Curiosamente, as duas histórias de casas assombradas mais idolatradas da literatura americana não bebe da fonte das supostas casas reais. Uma delas é a mansão assombrada do livro A Volta do Parafuso, que deu origem ao filme Os Inocentes, nos anos 60, um dos melhores do gênero, dirigido por Jack Clayton. A outra tem sobrenome: é a casa (ou residência) Hill, do livro The Haunting of Hill House, considerado a melhor história de fantasmas da literatura norte-americana no século XX. A obra de Shirley Jackson – que eu não li – foi adaptada num clássico de 1963, The Haunting, batizado no Brasil como Desafio do Além. Foi refilmada com liberdades em 1999 por Jan de Bont como A Casa Amaldiçoada, com um elenco que contava com Liam Neeson e Catherine Zeta-Jones.
A Netflix bebeu na fonte da obra de Jackson e tomou suas liberdades, aproveitando a base do romance de Jackson, para criar uma das melhores coisas do serviço nesse ano, a minisérie “A Maldição da Casa Hill”, disponível desde a semana passada em 10 episódios.

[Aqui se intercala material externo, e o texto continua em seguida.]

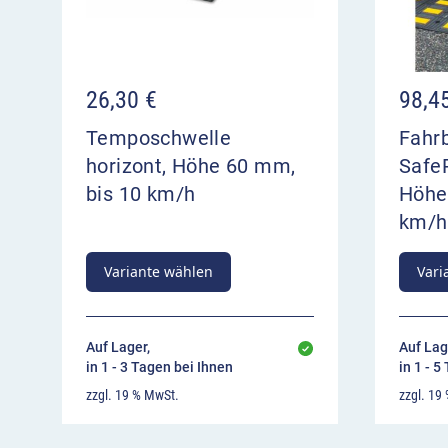
26,30
€
98,4
Temposchwelle
Fahr
horizont, Höhe 60 mm,
SafeR
bis 10 km/h
Höhe
km/h
Variante wählen
Vari
Auf Lager,
Auf Lag
in 1 - 3 Tagen bei Ihnen
in 1 - 5
zzgl. 19 % MwSt.
zzgl. 19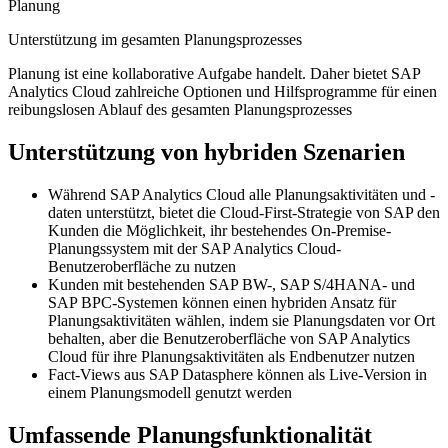
Planung
Unterstützung im gesamten Planungsprozesses
Planung ist eine kollaborative Aufgabe handelt. Daher bietet SAP
Analytics Cloud zahlreiche Optionen und Hilfsprogramme für einen
reibungslosen Ablauf des gesamten Planungsprozesses
Unterstützung von hybriden Szenarien
Während SAP Analytics Cloud alle Planungsaktivitäten und -
daten unterstützt, bietet die Cloud-First-Strategie von SAP den
Kunden die Möglichkeit, ihr bestehendes On-Premise-
Planungssystem mit der SAP Analytics Cloud-
Benutzeroberfläche zu nutzen
Kunden mit bestehenden SAP BW-, SAP S/4HANA- und
SAP BPC-Systemen können einen hybriden Ansatz für
Planungsaktivitäten wählen, indem sie Planungsdaten vor Ort
behalten, aber die Benutzeroberfläche von SAP Analytics
Cloud für ihre Planungsaktivitäten als Endbenutzer nutzen
Fact-Views aus SAP Datasphere können als Live-Version in
einem Planungsmodell genutzt werden
Umfassende Planungsfunktionalität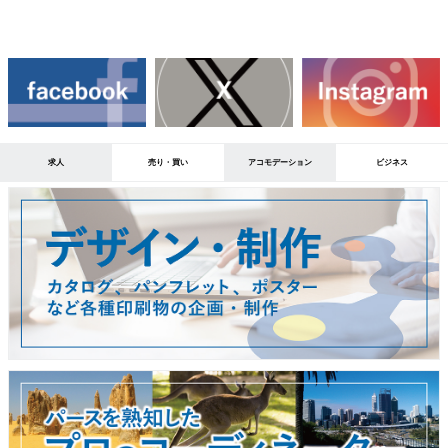
求人
売り・買い
アコモデーション
ビジネス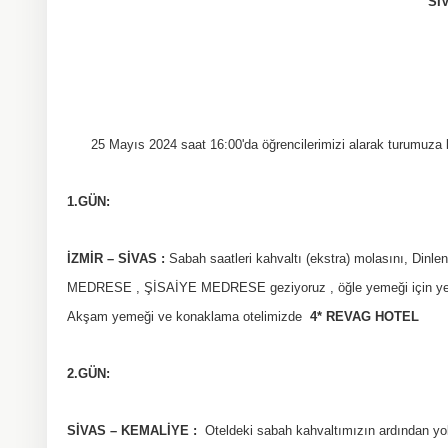
Sİ
25 Mayıs 2024 saat 16:00'da öğrencilerimizi alarak turumuz
1.GÜN:
İZMİR – SİVAS :
Sabah saatleri kahvaltı (ekstra) molasını, 
MEDRESE , ŞİSAİYE MEDRESE geziyoruz , öğle yemeği için yeme
Akşam yemeği ve konaklama otelimizde
4* REVAG HOTEL
2.GÜN:
SİVAS – KEMALİYE :
Oteldeki sabah kahvaltımızın ardından y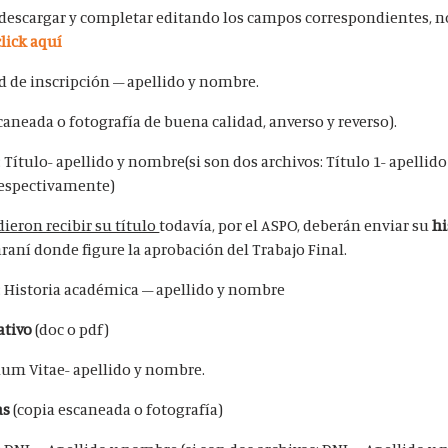
descargar y completar editando los campos correspondientes, no
click aquí
ud de inscripción – apellido y nombre.
caneada o fotografía de buena calidad, anverso y reverso).
 Título- apellido y nombre(si son dos archivos: Título 1- apellid
 respectivamente)
ieron recibir su título
todavía, por el ASPO, deberán enviar su
hi
aní donde figure la aprobación del Trabajo Final.
: Historia académica – apellido y nombre
tivo
(doc o pdf)
lum Vitae- apellido y nombre.
as
(copia escaneada o fotografía)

Quem espera por uma típica história baseada em jump scares, aqueles sustos baseados em aparições bruscas e sons altos, pode se decepcionar – apesar de a série obviamente reserevar um espaço a elas. A história segue uma família que, 26 anos atrás, saiu bruscamente de uma antiga casa em que morava. Os cinco filhos do casal, cada um com alguma peculiaridade – uma menina sensitiva, dois gêmeos com sensibilidade para ver estranhas aparições – fogem apenas na companhia do pai. A mãe, misteriosamente, fica para trás, e o que aconteceu com ela é um mistério que o pai nunca esclarece completamente, até o tempo presente. Os fantasmas do passado assombram a vida de todos, confundindo aparições com problemas mentais e psicológicos e dependência em drogas. Cada um carrega um trauma que interfere nas suas vidas. Um acontecimento chocante, porém, irá reunir a família novamente, que precisa curar suas feridas e enfrentar seus demônios.
O grande mérito da série da Netflix é trabalhar com paciência o contexto do horror que assombra a casa e ligar as lembranças do passado com os traumas do presente. As peças de cada um dos personagens – cada um ganha um capítulo para falar da sua experiência na casa – vão se encaixando, frases vão ganhando vida no desenrolar da narrativa, acontecimentos vão se completando, e em meio a tudo isso, um belo trabalho de câmera e uma montagem inteligente aproveitam os espaços e a iluminação do cenário para instigar e perturbar. Entre episódios mais lentos, há aqueles que surpreendem demais. O sexto episódio, por exemplo, é composto por uma série de longos planos sem corte que mostram uma encenação dos atores no espaço que é brilhante – e devem ter sido um trabalho infernal para filmar. Mas também mostram como a série aproveita para inserir elementos aterrorizantes não na nossa frente, mas de relance na imagem, ao fundo, junto do cenário, sem aviso.
Dica, portanto, para ir se preparando para o Halloween.